We redirect the energies of the physician. So, again, if I could take a primary care physician,
and say, hey, you know what? The goal, I'm going to take the pressure off of you to see 30 patients in a day, or more that some see.
What I really want you to do is get to know your patients. You're only, instead of being responsible for 2,000 of them, you're going to be responsible for 1,000 of them,
or 500 of them. But get to know them, and know what their medical needs are, and focus on keeping them healthy.
I think the physicians would respond to that a lot. And I think most physicians, especially in primary care, go into primary care because they like working with people.
So I think we need to move the orientation of the system
away from the current disease focus, from the current visit focus, from the current test-related
revenue focus, to the big-picture care focus, and make it financially viable for primary care physicians
to do that, and to make it to incentivize both the patient and the physician to do that.
I know that my patients who do the best health-wise, actually, in life in general, are the ones that are engaged
and who want to know not just what prescription I gave them, but all about themselves.

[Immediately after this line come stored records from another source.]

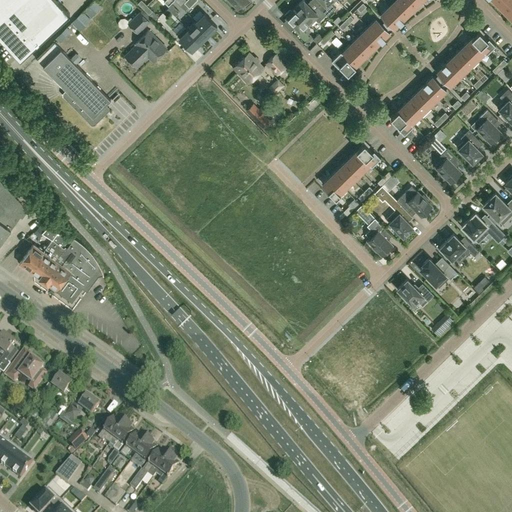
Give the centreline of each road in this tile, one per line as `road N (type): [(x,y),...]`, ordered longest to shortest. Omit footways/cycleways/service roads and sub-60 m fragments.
road 1 (primary): [(379,511),(193,299),(34,153)]
road 2 (primary): [(34,153),(336,502)]
road 3 (residential): [(455,208),(262,11)]
road 4 (unclassified): [(288,369),(90,180)]
road 5 (residential): [(197,437),(0,291)]
road 6 (residential): [(352,440),(511,284)]
road 7 (residential): [(90,180),(243,30)]
road 8 (residential): [(272,164),(382,278)]
road 9 (unclassified): [(90,180),(0,81)]
road 10 (residential): [(288,369),(382,278)]
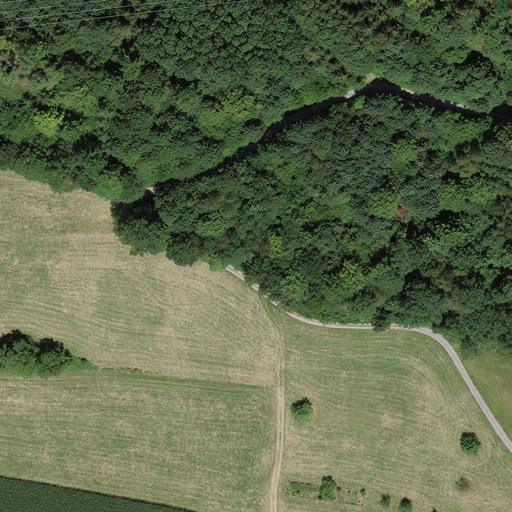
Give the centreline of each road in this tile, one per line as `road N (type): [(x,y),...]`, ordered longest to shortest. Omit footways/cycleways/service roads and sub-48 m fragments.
road 1 (track): [(122,197),(290,312),(314,322),(438,336),(511,449)]
road 2 (track): [(383,85),(282,121),(208,171),(122,197)]
road 3 (track): [(264,0),(383,85),(511,121)]
road 4 (track): [(273,511),(281,332),(267,295)]
road 5 (track): [(122,197),(0,156)]
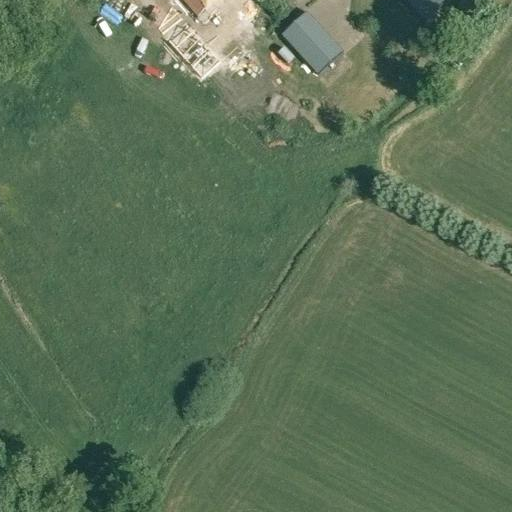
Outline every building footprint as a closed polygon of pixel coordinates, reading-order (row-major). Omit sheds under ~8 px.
[(180,0),(196,17),(214,0),(180,0)] [(302,0),(310,8),(319,0),(302,0)] [(410,0),(428,19),(449,0),(410,0)] [(315,26),(305,16),(284,35),(294,45),(315,26)] [(183,57),(202,78),(220,62),(201,40),(183,57)] [(331,44),(310,63),(319,74),(340,55),(331,44)]
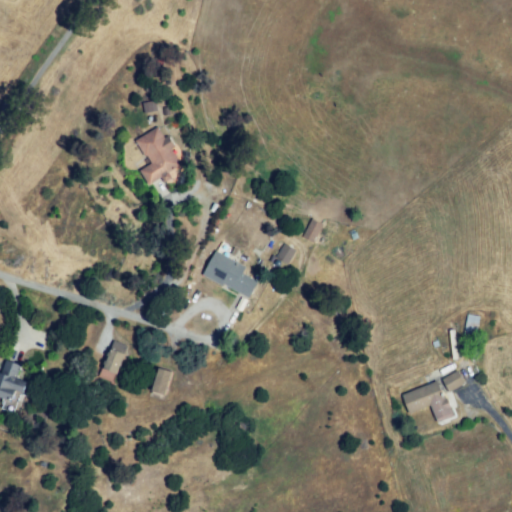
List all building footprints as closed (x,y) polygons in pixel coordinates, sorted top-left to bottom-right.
[(158,133),(181,167),(149,188),(140,174),(149,168),(136,147),(158,133)] [(314,244),(303,240),(309,224),(319,228),(314,244)] [(287,267),(277,263),(281,250),(291,254),(287,267)] [(205,278),(216,255),(258,276),(247,298),(205,278)] [(478,316),(466,313),(462,333),(474,335),(478,316)] [(115,377),(101,372),(109,351),(123,357),(115,377)] [(0,397),(10,401),(14,390),(22,393),(26,381),(16,378),(20,367),(3,361),(0,370),(0,397)] [(165,399),(149,394),(157,371),(173,377),(165,399)] [(454,418),(445,395),(462,388),(456,373),(401,397),(408,413),(430,404),(439,425),(454,418)]
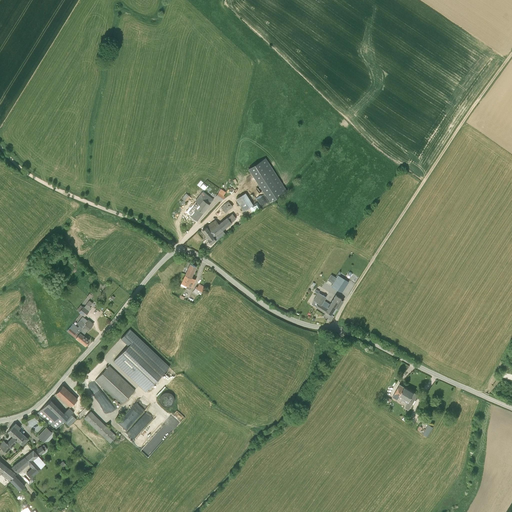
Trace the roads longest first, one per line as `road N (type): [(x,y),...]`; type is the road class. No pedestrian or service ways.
road 1 (unclassified): [(511,408),(355,334),(287,318),(178,247),(44,399),(15,417)]
road 2 (track): [(511,53),(331,328)]
road 3 (track): [(194,511),(250,447),(293,414),(342,330)]
road 4 (track): [(178,247),(44,183),(0,146)]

They want to see all of their lab tests, or they want to talk to me about what effect not getting enough sleep at night has on them.
And that only happens when they have the time, and the space, and the permission, which is a big fault of ours
in that hurried medical world, to ask something and to say something. We have to figure out a new approach that's
going to get people to engage in their own health every day. And that's the only solution to obesity, or lack of exercise,
or frankly, dealing with a frantic society, time driven, time pressured society, is to get people to say, hey,
I am in charge of these things. Most of the decisions that people make about their health, most of the important decisions that people make about their health,
aren't made in the doctor's office. So the grand poobah is not there giving instruction
to the person when they're deciding what to choose for dinner. Part of the secret is engaging people regularly,
so that they do develop these reactions, these reflexes, that are healthy reflexes.